Directions for this task :: Restate each of the lines below word for word and drop every picture.

Records from a data source
=====

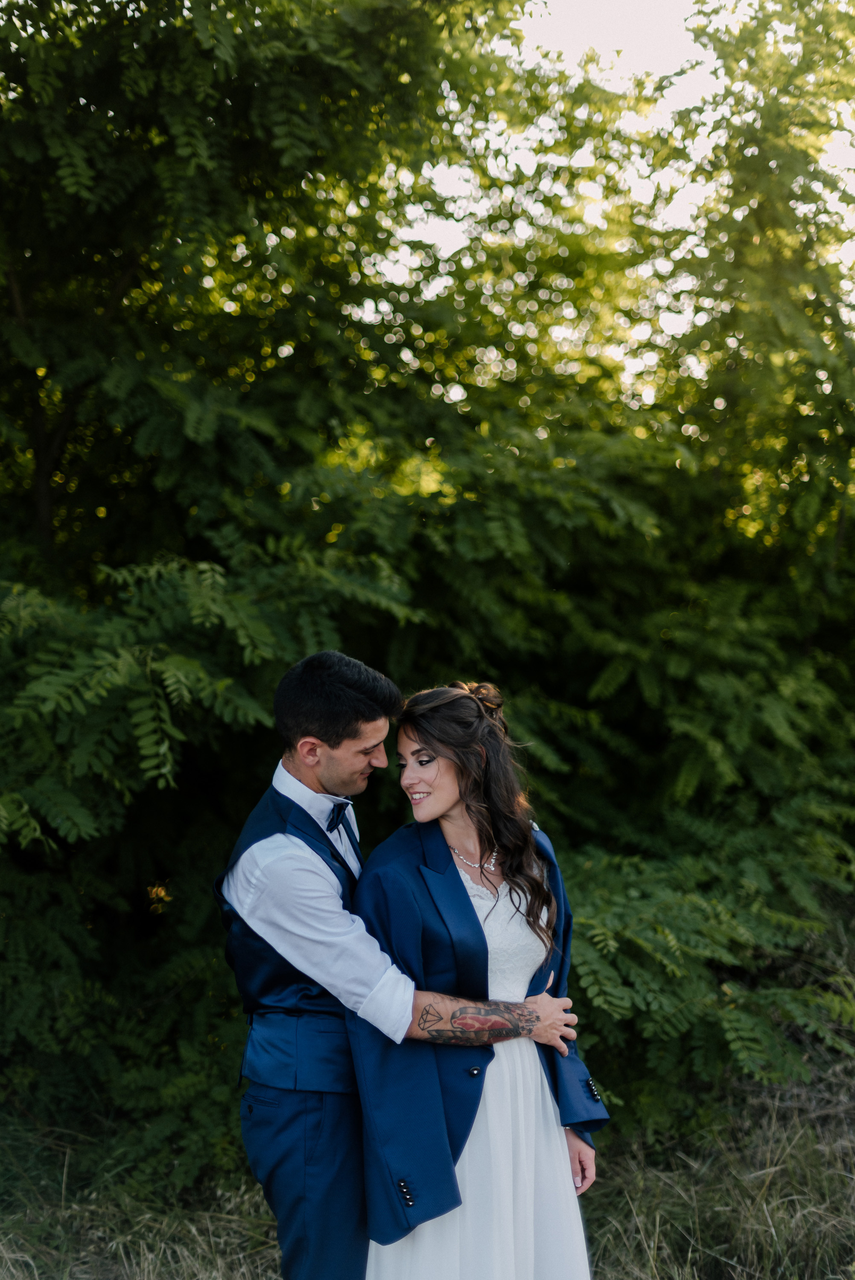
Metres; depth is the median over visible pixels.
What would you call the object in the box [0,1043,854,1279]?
grass
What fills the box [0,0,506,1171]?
tree
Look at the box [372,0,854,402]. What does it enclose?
sky
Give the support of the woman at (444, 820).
on the grass at (646, 1236)
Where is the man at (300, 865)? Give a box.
[215,651,576,1279]
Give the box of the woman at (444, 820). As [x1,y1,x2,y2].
[354,672,599,1279]

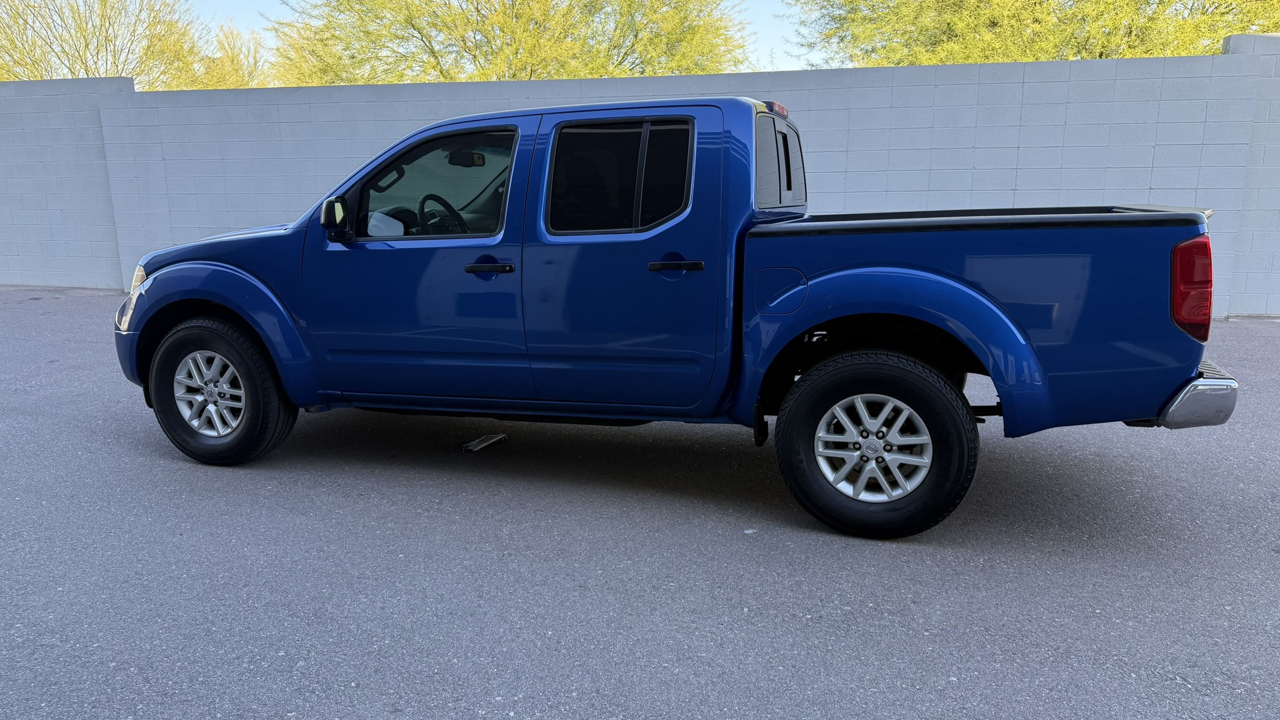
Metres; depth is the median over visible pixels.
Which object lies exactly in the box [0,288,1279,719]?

=====

Solution to this problem ::
Metres; depth is the median over visible pixels.
What would you call the object in the box [0,1043,854,1279]?
grass
What fills the box [0,0,506,1171]?
tree
Look at the box [372,0,854,402]. What does it enclose?
sky
Give the support of the woman at (444, 820).
on the grass at (646, 1236)
Where is the man at (300, 865)? Give a box.
[215,651,576,1279]
Give the box of the woman at (444, 820). As [x1,y1,x2,y2].
[354,672,599,1279]

Metres; depth is the median over visible pixels.
Which object lies exactly in the box [0,288,1279,719]?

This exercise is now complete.